PayPal makes it easy for someone like me to checkout at a small merchant on a trip to Colombia, but the merchant is charged high fees (up to 4%) to help PayPal cover the settlement costs from USD to local currency and fund the banking operations. However, if PayPal can settle the transaction in USD instead of needing to convert to local currency, they can dramatically reduce their cost basis while still providing currency conversion services upon request, perhaps even through on-chain software instead of banks.
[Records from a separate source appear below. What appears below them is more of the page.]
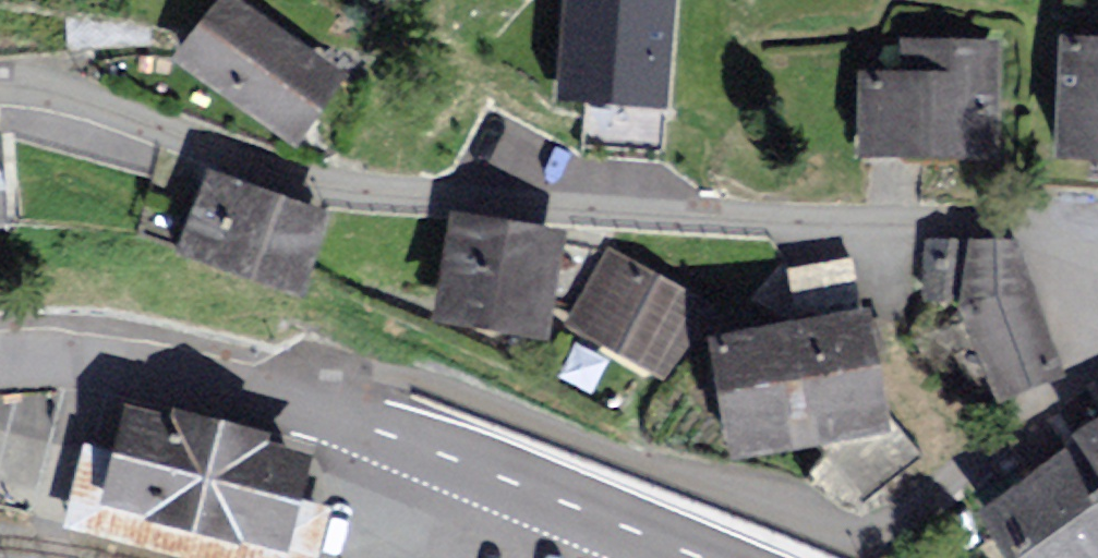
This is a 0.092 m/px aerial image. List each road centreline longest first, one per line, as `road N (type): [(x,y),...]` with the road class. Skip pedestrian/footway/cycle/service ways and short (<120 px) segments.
road 1 (residential): [(0,91),(47,96),(277,173),(569,208),(1042,234),(1097,285)]
road 2 (residential): [(1097,363),(1052,407),(856,535),(839,537),(441,389),(353,367),(321,393)]
road 3 (unclassified): [(722,557),(321,393)]
road 4 (unclassified): [(321,393),(95,368),(0,371)]

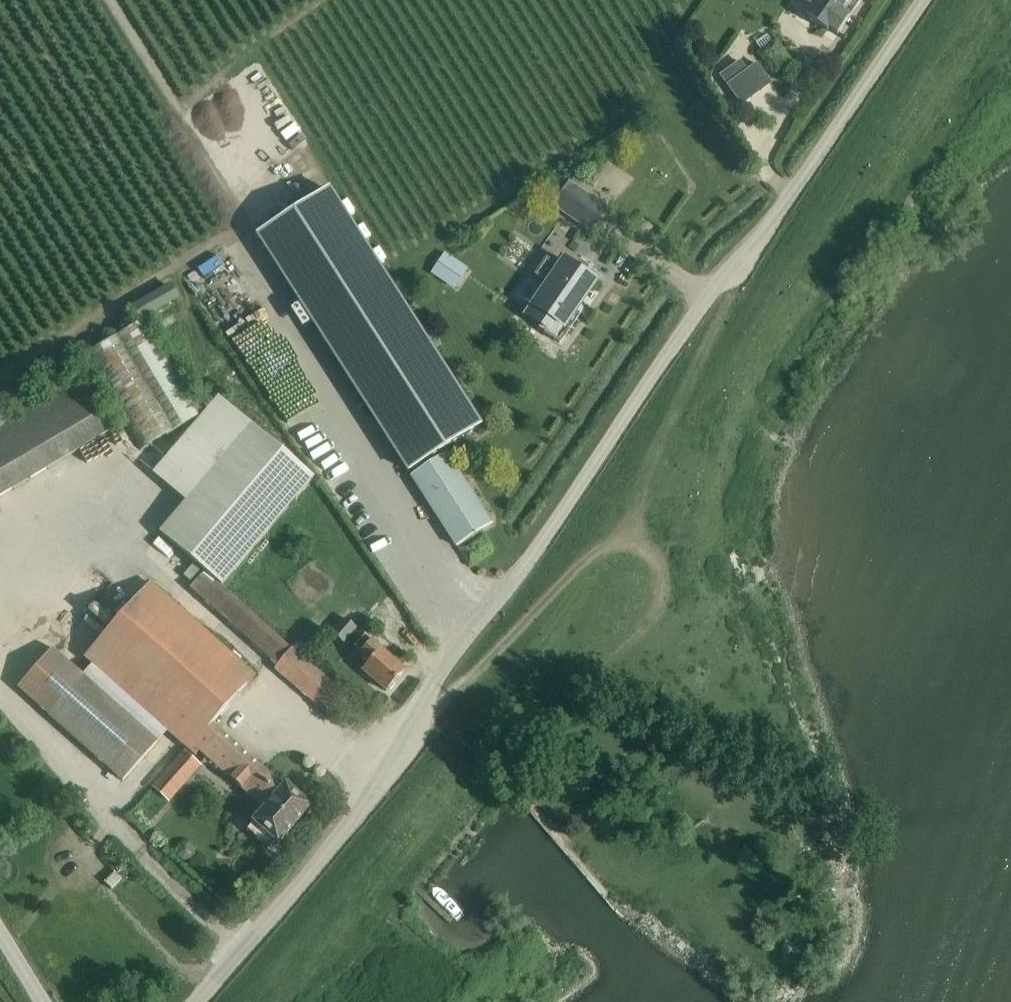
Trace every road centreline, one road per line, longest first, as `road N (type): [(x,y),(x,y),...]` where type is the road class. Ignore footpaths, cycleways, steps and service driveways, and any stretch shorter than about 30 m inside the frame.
road 1 (unclassified): [(198,1001),(363,814),(431,693),(540,548),(705,298),(748,258),(926,0)]
road 2 (track): [(411,737),(597,550),(632,549)]
road 3 (track): [(523,765),(528,740),(552,709),(651,620),(657,581),(632,549)]

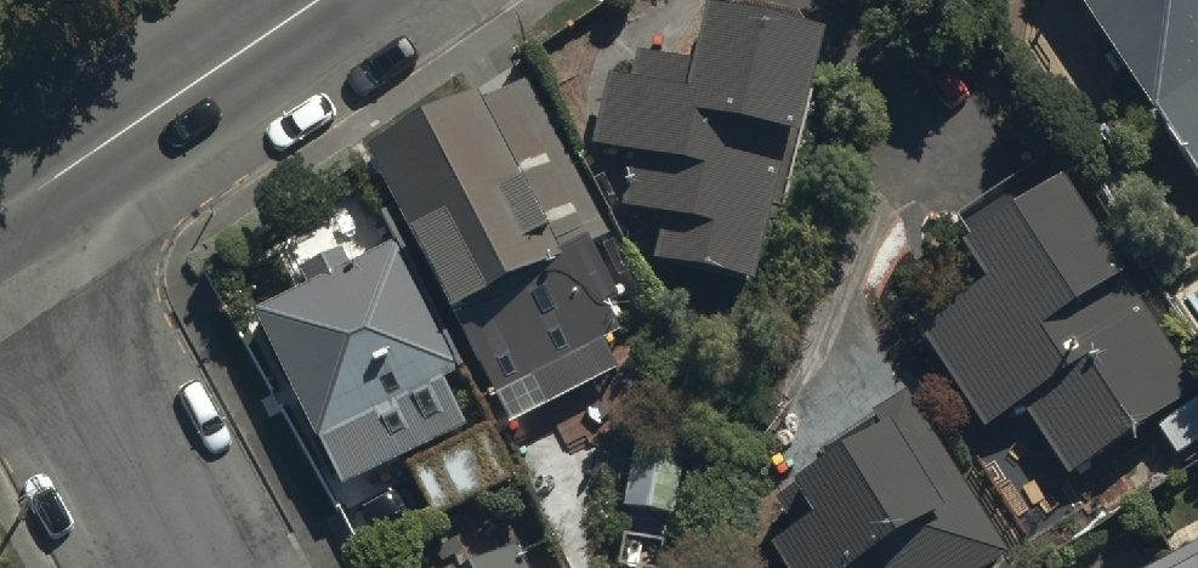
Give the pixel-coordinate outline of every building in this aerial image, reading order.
[(1197,181),(1197,0),(1073,0),(1197,181)] [(829,72),(713,40),(699,92),(618,70),(591,166),(637,178),(622,231),(667,244),(656,286),(752,313),(789,180),(799,182),(829,72)] [(612,254),(539,97),(371,175),(454,346),(463,344),(512,443),(624,388),(609,360),(626,351),(612,322),(623,317),(593,262),(612,254)] [(924,323),(986,422),(1027,396),(1073,470),(1163,414),(1181,443),(1197,432),(1197,381),(1070,187),(1065,190),(1047,162),(962,218),(977,241),(963,250),(985,283),(924,323)] [(450,405),(472,395),(409,266),(359,289),(345,260),(299,281),(311,307),(258,332),(342,514),(412,482),(434,531),(514,493),(491,444),(472,452),(450,405)] [(911,410),(813,470),(826,491),(779,520),(803,558),(786,567),(1007,567),(911,410)] [(1138,567),(1197,567),(1197,534),(1138,567)] [(497,567),(524,567),(518,556),(497,567)]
Lastly — and importantly — stablecoins are good businesses, especially in high interest rate environments. Tether alone made $800+ million last quarter from stablecoin issuance. Even if PayPal can capture $500+ million from interest payments, not including the other revenue streams stablecoins unlock, they could increase their net income by almost 50% and provide recurring, low-risk free cash flow.

Where PayPal goes from here

Either at launch or soon after, PayPal will likely focus on PYUSD withdrawals to private wallets, merchant payments and issuance on additional blockchains to build more reasons for users to hold and use PYUSD.

I also expect their entry will formally kick off the stablecoin wars, driving many positive narratives and launches for crypto over the next six months.

While other known stablecoin issuers are facing declining volumes or regulatory headwinds, PayPal is well positioned to expand stablecoin adoption through its advantages: A trusted brand, a strong regulatory stack and a large e-commerce network.

Disclaimer: I was previously a Product Lead at Paxos from 2020-2022 and worked directly with the PayPal team. I’m now a Partner at 6th Man Ventures and have no working affiliation with PayPal or Paxos but do own Paxos equity. My views are my own.